La Grèce promet, l'Europe signe

L’accord pour aider la Grèce devait être entériné dimanche avec la réunion des ministres des finances de la zone euro. Mais pour cela, la Grèce a dû promettre à ses partenaires une cure d'austérité inédite

Après des semaines d'hésitations, les pays de la zone euro ont accepté de venir au secours de la Grèce

Les pays de la zone euro ont finalement accepté de venir au secours de la Grèce

Après des semaines d'atermoiements en raison en grande partie de l'Allemagne qui freinait des quatre fers, les Européens ont enfin compris qu'ils avaient intérêt à donner une signal fort au monde en général et aux marchés en particulier sans quoi, plus ils attendraient, plus la faillite de la Grèce serait probable et surtout, allait coûter de plus en plus cher.

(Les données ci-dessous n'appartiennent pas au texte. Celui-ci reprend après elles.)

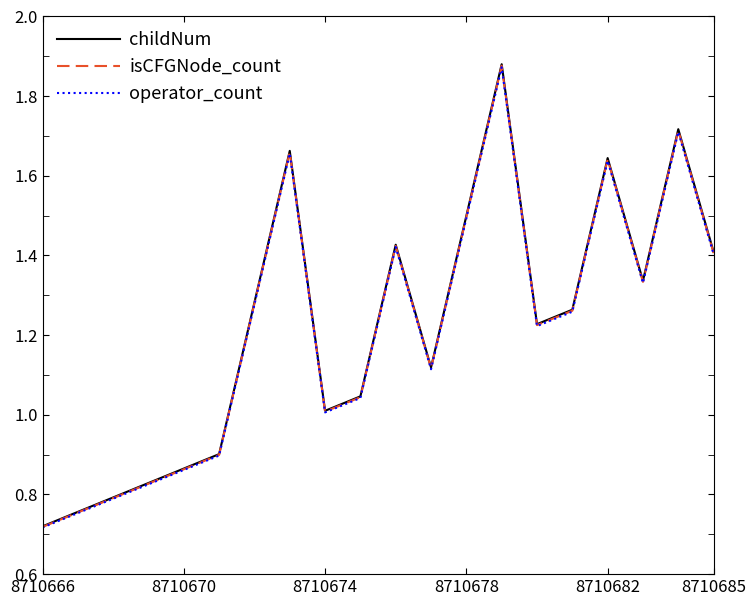

Does the chart have visible grid lines?

No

Mais pour cela, et suivant en cela la ligne dure de l'Allemagne qui veut imposer sa rigueur budgétaire à toute la zone euro, la Grèce est en train de promettre un peu tout et n'importe quoi. Par exemple : faire baisser de dix points son déficit public qui devrait passer d'environ 14% de son Produit intérieur brut aujourd'hui à 4% d'ici la fin 2011. Autant dire que c'est une thérapie de choc sans précédent au sein de la zone euro que les Grecs sont sommés d'accepter.

Survie du pays

Le ministre des finances allemand, Wolfgang Schäuble, le directeur du FMI, Dominique Strauss-Kahn, et le président de la BCE, Jean-Claude Trichet, lors d'une conférence de presse à Berlin

Le ministre des finances allemand, Wolfgang Schäuble et le directeur du FMI, Dominique Strauss-Kahn, lors d'une conférence de presse à Berlin

Le nouveau plan en discussion devrait présenter des économies allant jusqu'à 25 milliards d'euros qui vont s'ajouter à un premier plan de 5 milliards d'euros déjà présenté le mois dernier par Athènes. Le Premier ministre grec, Georges Papandréou, a invoqué aujourd'hui rien moins que la "survie du pays" pour justifier ces mesures de rigueur.

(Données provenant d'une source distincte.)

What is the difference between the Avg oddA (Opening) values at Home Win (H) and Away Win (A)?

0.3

Des mesures ahurissantes qui pourraient ainsi faire passer l'âge de la retraite de 55 ans à 67 ans en une seule fois. Ou bien supprimer des avantages sociaux comme les 13e et 14e mois que touchent les salariés en Grèce. Tout ceci va bien sûr va attiser les tensions sociales. "Notre gouvernement nous met la pression, il fait du chantage et refuse de négocier. Il prévoit des coupes drastiques pour les salariés, des réductions qui vont freiner la croissance et nous conduire à la récession", a martelé le président de la Confédération générale des travailleurs grecs, Yannis Panagopoulos.

Révolte de la rue

Jeudi soir, des manifestants ont tenté de forcer les portes du ministère des finances à Athènes

Jeudi soir, des manifestants ont tenté de forcer les portes du ministère des finances à Athènes

Le risque de révolte de la rue est donc un réel danger. Jeudi soir, des manifestants ont voulu entrer de force dans le ministère des finances à Athènes et ont été repoussé par les forces de police qui ont dû faire usage de gaz lacrymogènes.

La grande journée de mobilisation de mercredi prochain, le 5 mai, pourrait donner lieu à des débordements de violences tant l’exaspération du peuple grec est à son comble.